Source text section start
More transit, more traffic problems, says think tank. But is that really the problem?
Interesting study out of the USA, but unfortunately wrong conclusions will be made, especially by the roads lobby.
As for buses not attracting new customers, well duh, that little gem has been known for at least 30 years and if this were not so, we would not have been building new light rail lines in the first place!
The problem is simple, we build rail transit or rapid transit wrong in North America and the blame can be placed squarely on both the engineering and planing fraternities at major universities, which unlike Europe, do not offer university degrees in Urban Transportation. The one result is that the preconceived notion that speed trumps all when planning rail transit has dumbed down transit projects to such a point, that they are next to useless. In North America, transit planners plan and build railways, not tramways, with massive over engineering taking away any cost advantages when compared to other transit modes. In North America, we just do not plan for cheap transit!
The great philosophers stone for all rail transit projects is speed and the faster the commercial speed, the better the transit system is. But speed comes at a cost; fewer stations per route km., which makes the transit system less accessible and grade separation, which greatly increases the cost of a transit project. Fewer stations and small transit networks deter customers. The engineering types are very happy with this state of affairs, as they get ample work designing grossly over engineered bridges, viaducts and tunnels, and do not want to change their lucrative ways.
Source text section end
Data records section start
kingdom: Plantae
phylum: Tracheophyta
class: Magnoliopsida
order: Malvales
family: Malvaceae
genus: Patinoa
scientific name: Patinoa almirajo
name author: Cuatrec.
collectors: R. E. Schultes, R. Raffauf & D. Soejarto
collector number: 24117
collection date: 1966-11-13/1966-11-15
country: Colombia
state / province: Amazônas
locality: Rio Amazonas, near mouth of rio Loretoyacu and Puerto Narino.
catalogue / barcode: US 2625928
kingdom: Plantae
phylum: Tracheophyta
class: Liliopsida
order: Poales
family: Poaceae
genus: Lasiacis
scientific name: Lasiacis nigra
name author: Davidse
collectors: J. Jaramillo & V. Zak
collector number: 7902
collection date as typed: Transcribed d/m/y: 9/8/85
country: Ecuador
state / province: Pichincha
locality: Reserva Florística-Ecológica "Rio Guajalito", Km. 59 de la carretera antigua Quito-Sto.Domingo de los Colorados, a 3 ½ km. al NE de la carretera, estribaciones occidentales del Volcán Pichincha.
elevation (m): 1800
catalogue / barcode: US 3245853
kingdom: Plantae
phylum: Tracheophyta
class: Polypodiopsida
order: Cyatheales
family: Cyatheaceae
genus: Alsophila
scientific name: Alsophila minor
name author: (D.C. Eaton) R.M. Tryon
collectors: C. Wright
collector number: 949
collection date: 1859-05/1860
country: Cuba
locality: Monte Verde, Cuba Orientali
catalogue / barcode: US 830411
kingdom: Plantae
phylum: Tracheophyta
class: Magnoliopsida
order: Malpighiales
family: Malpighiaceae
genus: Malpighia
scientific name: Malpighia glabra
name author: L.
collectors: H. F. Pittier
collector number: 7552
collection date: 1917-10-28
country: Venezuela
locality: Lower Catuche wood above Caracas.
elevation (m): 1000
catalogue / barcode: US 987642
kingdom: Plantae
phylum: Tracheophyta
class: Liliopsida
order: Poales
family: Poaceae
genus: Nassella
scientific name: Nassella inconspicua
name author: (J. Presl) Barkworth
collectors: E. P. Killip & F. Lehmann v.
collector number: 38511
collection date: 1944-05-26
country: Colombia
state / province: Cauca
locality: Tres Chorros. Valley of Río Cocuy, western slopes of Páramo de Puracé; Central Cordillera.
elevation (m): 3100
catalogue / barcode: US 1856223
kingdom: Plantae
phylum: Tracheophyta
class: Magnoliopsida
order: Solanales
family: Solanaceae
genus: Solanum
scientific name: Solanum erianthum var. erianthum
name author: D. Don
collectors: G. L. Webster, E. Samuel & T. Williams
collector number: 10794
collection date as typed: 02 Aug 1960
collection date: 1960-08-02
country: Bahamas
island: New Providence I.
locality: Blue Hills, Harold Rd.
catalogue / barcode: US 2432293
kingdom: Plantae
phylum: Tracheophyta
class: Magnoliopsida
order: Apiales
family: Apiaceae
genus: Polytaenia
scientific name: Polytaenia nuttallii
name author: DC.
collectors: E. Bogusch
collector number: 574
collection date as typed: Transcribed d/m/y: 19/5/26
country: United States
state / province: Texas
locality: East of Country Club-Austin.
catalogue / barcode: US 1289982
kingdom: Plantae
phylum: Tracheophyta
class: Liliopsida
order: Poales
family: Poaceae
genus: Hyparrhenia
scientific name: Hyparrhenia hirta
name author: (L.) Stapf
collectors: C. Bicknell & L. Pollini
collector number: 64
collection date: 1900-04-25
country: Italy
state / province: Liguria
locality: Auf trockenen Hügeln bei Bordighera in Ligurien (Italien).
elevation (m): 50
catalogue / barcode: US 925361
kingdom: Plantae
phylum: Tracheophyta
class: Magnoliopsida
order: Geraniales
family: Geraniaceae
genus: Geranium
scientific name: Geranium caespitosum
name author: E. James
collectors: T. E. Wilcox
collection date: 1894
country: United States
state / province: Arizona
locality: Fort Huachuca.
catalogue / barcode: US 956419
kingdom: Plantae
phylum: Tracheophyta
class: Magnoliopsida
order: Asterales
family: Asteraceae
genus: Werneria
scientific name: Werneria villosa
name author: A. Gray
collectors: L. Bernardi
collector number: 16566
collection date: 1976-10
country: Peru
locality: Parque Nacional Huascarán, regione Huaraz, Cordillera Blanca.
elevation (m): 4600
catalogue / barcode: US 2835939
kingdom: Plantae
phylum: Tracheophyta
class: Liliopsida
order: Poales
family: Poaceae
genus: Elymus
Data records section end
Return the part of the transit post between "Interesting study out" and "the first place!", inclusive. Work only from the transit post.

### Written response
Interesting study out of the USA, but unfortunately wrong conclusions will be made, especially by the roads lobby.
As for buses not attracting new customers, well duh, that little gem has been known for at least 30 years and if this were not so, we would not have been building new light rail lines in the first place!